Collected data.
-- Opening Marker --

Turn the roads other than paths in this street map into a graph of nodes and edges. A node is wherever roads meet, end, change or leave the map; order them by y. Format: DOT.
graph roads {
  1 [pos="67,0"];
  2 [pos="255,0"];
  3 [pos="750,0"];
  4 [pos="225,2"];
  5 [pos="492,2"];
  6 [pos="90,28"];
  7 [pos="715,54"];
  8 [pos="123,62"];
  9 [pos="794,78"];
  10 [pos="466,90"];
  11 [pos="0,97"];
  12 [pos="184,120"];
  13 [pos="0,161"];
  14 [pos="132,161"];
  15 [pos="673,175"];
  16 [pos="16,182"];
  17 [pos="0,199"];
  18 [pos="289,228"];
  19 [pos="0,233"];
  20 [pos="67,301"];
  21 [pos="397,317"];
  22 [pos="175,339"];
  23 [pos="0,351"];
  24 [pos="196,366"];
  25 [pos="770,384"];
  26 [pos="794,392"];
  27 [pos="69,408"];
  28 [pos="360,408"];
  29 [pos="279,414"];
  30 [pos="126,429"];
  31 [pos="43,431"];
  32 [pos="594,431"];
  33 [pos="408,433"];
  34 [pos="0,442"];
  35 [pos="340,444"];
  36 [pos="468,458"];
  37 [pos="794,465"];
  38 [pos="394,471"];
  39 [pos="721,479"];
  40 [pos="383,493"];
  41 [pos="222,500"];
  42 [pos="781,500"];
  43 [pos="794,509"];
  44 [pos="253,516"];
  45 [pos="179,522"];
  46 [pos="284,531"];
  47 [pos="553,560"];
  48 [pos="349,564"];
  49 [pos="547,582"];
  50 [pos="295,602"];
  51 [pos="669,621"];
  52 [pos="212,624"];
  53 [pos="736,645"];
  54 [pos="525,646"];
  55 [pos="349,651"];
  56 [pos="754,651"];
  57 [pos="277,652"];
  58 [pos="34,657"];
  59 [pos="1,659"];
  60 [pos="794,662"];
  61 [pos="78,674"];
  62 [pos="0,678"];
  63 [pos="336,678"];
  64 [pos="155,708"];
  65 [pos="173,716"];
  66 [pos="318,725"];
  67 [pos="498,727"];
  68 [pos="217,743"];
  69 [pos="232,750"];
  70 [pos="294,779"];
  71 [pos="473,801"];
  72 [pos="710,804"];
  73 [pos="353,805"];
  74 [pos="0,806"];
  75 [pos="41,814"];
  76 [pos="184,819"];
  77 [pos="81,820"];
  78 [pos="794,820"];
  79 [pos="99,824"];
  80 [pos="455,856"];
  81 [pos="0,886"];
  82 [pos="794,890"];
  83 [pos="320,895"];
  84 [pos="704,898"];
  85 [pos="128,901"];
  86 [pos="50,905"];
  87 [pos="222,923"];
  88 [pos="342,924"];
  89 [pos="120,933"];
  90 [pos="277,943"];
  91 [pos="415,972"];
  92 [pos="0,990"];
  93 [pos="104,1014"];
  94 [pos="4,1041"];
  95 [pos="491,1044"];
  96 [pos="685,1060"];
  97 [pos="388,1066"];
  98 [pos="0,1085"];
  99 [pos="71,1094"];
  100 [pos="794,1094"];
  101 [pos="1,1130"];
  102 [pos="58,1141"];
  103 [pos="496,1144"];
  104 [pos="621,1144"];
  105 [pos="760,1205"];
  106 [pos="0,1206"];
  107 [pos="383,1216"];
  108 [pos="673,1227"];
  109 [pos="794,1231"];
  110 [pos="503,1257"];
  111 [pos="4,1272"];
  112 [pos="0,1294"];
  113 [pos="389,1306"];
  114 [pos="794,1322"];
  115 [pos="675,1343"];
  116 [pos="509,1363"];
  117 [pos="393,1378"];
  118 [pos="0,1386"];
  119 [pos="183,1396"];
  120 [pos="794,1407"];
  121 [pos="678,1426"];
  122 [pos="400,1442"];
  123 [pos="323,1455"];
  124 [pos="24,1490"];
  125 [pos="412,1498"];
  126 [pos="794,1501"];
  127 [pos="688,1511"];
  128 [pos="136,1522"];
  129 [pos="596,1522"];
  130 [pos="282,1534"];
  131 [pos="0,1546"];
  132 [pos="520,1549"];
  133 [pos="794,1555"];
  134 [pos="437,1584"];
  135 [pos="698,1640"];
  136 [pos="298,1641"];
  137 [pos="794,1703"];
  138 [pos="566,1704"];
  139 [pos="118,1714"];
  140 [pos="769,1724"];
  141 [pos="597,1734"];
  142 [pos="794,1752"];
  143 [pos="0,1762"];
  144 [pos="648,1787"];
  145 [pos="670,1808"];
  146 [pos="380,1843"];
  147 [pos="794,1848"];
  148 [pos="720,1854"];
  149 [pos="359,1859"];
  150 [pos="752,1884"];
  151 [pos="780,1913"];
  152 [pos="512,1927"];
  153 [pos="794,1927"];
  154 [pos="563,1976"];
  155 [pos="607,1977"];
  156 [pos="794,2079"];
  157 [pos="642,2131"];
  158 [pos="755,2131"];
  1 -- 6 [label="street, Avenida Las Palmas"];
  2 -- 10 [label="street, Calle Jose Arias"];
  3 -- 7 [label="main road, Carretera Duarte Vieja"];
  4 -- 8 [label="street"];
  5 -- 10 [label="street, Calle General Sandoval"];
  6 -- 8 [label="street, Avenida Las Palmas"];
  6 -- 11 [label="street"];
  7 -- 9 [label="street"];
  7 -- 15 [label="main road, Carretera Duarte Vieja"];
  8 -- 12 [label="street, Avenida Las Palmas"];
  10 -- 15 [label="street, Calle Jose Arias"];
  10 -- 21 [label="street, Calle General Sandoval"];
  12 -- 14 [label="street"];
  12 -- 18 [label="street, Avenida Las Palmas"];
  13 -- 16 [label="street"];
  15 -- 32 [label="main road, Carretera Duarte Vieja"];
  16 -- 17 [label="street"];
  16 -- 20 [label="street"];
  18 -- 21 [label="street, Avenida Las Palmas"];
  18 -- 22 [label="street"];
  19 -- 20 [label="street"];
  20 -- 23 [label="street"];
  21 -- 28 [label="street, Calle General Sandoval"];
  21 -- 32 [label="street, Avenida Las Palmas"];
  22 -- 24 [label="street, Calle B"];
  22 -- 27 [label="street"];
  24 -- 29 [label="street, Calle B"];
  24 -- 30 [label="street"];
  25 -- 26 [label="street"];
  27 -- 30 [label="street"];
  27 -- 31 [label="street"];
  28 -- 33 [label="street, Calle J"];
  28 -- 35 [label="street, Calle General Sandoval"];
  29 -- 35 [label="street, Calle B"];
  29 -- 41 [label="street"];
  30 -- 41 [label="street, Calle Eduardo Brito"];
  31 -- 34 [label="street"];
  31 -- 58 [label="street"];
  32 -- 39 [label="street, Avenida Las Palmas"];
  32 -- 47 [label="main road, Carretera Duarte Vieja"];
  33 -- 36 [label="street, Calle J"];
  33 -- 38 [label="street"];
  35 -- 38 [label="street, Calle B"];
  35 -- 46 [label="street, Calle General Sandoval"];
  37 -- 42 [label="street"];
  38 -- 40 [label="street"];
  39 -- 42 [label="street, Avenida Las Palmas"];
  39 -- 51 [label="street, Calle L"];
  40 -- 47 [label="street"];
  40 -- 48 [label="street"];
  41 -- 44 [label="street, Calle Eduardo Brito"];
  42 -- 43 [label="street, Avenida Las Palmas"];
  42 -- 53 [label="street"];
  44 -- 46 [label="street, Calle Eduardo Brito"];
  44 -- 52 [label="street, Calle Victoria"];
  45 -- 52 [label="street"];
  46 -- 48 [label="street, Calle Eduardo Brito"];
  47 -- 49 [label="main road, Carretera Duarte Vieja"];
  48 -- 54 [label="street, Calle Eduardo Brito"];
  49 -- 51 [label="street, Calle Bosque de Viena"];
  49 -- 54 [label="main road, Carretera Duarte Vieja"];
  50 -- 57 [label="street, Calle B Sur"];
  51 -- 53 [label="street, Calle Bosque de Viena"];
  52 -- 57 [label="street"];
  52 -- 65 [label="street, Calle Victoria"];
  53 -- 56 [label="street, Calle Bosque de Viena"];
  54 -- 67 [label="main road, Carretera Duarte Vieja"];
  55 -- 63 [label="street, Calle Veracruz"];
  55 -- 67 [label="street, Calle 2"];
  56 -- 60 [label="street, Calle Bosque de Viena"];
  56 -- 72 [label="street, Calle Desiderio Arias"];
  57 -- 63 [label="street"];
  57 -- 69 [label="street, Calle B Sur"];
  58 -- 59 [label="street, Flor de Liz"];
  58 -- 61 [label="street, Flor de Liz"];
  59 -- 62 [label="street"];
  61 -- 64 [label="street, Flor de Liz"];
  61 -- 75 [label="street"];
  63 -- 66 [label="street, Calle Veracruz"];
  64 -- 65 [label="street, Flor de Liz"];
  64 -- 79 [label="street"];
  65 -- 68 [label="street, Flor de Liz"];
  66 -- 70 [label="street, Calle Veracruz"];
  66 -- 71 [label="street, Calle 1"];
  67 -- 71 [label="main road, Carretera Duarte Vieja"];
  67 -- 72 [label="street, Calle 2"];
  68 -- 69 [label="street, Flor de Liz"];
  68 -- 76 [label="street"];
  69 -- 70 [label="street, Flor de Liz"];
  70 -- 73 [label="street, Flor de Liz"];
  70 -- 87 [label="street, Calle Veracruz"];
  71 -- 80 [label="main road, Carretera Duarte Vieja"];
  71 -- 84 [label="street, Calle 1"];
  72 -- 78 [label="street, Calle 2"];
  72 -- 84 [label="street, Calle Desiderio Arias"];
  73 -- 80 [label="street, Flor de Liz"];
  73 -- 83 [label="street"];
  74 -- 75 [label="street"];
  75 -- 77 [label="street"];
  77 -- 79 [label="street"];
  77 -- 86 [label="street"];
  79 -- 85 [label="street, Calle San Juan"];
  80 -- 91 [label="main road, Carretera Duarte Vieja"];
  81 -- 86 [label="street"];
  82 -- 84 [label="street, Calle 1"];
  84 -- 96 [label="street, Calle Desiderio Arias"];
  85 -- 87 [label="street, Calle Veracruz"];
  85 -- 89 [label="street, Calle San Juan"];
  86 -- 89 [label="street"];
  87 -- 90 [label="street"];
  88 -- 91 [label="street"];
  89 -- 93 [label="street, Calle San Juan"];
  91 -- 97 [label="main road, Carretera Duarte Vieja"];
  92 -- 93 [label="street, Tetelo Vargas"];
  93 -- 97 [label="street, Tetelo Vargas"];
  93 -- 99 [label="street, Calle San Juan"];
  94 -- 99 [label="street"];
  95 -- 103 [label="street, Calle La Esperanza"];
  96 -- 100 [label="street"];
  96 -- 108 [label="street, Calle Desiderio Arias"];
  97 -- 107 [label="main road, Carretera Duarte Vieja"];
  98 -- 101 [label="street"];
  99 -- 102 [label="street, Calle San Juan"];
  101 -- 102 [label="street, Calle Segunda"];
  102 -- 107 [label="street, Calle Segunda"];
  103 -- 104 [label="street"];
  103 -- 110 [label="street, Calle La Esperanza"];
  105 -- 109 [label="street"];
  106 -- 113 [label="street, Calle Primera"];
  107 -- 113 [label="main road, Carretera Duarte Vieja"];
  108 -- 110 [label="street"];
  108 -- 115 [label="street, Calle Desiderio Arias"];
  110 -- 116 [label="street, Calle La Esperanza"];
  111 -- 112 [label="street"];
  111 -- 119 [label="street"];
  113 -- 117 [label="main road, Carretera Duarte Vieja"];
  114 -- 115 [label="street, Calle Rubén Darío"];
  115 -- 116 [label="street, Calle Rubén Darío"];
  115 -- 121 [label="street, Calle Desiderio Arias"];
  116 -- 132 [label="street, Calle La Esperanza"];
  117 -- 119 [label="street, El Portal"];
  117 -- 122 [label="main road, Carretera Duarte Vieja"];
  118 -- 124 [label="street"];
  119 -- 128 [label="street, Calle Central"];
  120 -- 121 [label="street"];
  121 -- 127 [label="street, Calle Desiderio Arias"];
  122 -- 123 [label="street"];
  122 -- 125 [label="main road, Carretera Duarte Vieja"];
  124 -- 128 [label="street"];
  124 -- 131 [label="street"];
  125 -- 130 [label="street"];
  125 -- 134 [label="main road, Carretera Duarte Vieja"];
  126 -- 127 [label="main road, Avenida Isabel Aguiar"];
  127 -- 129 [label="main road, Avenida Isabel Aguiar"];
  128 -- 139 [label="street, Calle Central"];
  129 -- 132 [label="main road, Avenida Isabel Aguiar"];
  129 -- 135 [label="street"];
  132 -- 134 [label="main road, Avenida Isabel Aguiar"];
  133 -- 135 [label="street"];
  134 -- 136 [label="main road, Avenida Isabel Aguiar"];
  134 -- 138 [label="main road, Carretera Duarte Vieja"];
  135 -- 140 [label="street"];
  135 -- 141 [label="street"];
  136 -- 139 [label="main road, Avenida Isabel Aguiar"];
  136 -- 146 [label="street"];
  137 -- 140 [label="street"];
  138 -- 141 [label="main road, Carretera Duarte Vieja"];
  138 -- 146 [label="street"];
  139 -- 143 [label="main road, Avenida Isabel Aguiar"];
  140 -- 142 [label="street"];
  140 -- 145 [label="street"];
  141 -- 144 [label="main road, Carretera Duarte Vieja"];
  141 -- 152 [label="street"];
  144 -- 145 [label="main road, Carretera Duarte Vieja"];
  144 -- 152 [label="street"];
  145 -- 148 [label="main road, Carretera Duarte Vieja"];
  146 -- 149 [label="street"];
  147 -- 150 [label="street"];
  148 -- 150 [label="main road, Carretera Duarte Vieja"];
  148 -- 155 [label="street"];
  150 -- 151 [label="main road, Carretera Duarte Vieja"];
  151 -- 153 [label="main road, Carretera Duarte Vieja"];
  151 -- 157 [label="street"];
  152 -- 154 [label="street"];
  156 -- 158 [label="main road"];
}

-- Closing Marker --

Working through the entries above, copy every line in which "graph" is found.

EXERCISE RESULT.
Turn the roads other than paths in this street map into a graph of nodes and edges. A node is wherever roads meet, end, change or leave the map; order them by y. Format: DOT.
graph roads {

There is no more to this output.